### DATASET
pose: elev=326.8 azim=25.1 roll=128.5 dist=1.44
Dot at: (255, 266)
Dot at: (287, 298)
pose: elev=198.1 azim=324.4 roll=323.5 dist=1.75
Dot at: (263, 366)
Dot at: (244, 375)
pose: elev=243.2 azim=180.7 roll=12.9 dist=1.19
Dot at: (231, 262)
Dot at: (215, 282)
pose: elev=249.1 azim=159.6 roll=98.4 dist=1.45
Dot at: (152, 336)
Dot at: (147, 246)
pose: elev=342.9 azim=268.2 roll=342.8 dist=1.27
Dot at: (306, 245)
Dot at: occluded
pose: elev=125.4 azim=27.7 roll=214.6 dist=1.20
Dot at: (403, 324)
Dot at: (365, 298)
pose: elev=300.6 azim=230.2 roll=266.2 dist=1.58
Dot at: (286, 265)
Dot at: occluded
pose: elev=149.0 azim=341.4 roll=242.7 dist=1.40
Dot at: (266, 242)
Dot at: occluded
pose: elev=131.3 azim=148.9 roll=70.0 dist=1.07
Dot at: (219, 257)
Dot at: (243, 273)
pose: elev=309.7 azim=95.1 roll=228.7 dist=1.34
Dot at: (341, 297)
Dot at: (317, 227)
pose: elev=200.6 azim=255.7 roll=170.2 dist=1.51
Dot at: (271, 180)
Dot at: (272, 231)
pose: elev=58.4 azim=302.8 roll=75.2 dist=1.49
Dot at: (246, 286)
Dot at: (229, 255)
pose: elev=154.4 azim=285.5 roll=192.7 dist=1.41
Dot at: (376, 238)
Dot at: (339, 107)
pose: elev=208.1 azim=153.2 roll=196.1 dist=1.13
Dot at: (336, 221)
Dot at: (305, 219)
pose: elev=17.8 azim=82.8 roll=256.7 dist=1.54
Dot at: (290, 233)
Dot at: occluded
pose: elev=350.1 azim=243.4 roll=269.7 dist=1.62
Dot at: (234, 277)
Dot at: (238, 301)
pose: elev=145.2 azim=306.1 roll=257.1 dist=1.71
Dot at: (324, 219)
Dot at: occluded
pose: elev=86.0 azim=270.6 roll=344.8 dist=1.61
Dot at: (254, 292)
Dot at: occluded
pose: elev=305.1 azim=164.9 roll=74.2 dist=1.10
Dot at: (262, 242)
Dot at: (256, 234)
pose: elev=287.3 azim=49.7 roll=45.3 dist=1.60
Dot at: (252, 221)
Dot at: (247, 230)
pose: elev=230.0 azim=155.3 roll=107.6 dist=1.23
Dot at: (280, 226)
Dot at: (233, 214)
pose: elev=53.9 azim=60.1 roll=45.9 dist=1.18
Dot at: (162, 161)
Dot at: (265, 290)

### EXERCISE INSTRUCTIONS
Rewrite the listing above, swapping every instance of "pose" for "camera" and leaving everything else as it is.

### FINISHED EXERCISE
camera: elev=326.8 azim=25.1 roll=128.5 dist=1.44
Dot at: (255, 266)
Dot at: (287, 298)
camera: elev=198.1 azim=324.4 roll=323.5 dist=1.75
Dot at: (263, 366)
Dot at: (244, 375)
camera: elev=243.2 azim=180.7 roll=12.9 dist=1.19
Dot at: (231, 262)
Dot at: (215, 282)
camera: elev=249.1 azim=159.6 roll=98.4 dist=1.45
Dot at: (152, 336)
Dot at: (147, 246)
camera: elev=342.9 azim=268.2 roll=342.8 dist=1.27
Dot at: (306, 245)
Dot at: occluded
camera: elev=125.4 azim=27.7 roll=214.6 dist=1.20
Dot at: (403, 324)
Dot at: (365, 298)
camera: elev=300.6 azim=230.2 roll=266.2 dist=1.58
Dot at: (286, 265)
Dot at: occluded
camera: elev=149.0 azim=341.4 roll=242.7 dist=1.40
Dot at: (266, 242)
Dot at: occluded
camera: elev=131.3 azim=148.9 roll=70.0 dist=1.07
Dot at: (219, 257)
Dot at: (243, 273)
camera: elev=309.7 azim=95.1 roll=228.7 dist=1.34
Dot at: (341, 297)
Dot at: (317, 227)
camera: elev=200.6 azim=255.7 roll=170.2 dist=1.51
Dot at: (271, 180)
Dot at: (272, 231)
camera: elev=58.4 azim=302.8 roll=75.2 dist=1.49
Dot at: (246, 286)
Dot at: (229, 255)
camera: elev=154.4 azim=285.5 roll=192.7 dist=1.41
Dot at: (376, 238)
Dot at: (339, 107)
camera: elev=208.1 azim=153.2 roll=196.1 dist=1.13
Dot at: (336, 221)
Dot at: (305, 219)
camera: elev=17.8 azim=82.8 roll=256.7 dist=1.54
Dot at: (290, 233)
Dot at: occluded
camera: elev=350.1 azim=243.4 roll=269.7 dist=1.62
Dot at: (234, 277)
Dot at: (238, 301)
camera: elev=145.2 azim=306.1 roll=257.1 dist=1.71
Dot at: (324, 219)
Dot at: occluded
camera: elev=86.0 azim=270.6 roll=344.8 dist=1.61
Dot at: (254, 292)
Dot at: occluded
camera: elev=305.1 azim=164.9 roll=74.2 dist=1.10
Dot at: (262, 242)
Dot at: (256, 234)
camera: elev=287.3 azim=49.7 roll=45.3 dist=1.60
Dot at: (252, 221)
Dot at: (247, 230)
camera: elev=230.0 azim=155.3 roll=107.6 dist=1.23
Dot at: (280, 226)
Dot at: (233, 214)
camera: elev=53.9 azim=60.1 roll=45.9 dist=1.18
Dot at: (162, 161)
Dot at: (265, 290)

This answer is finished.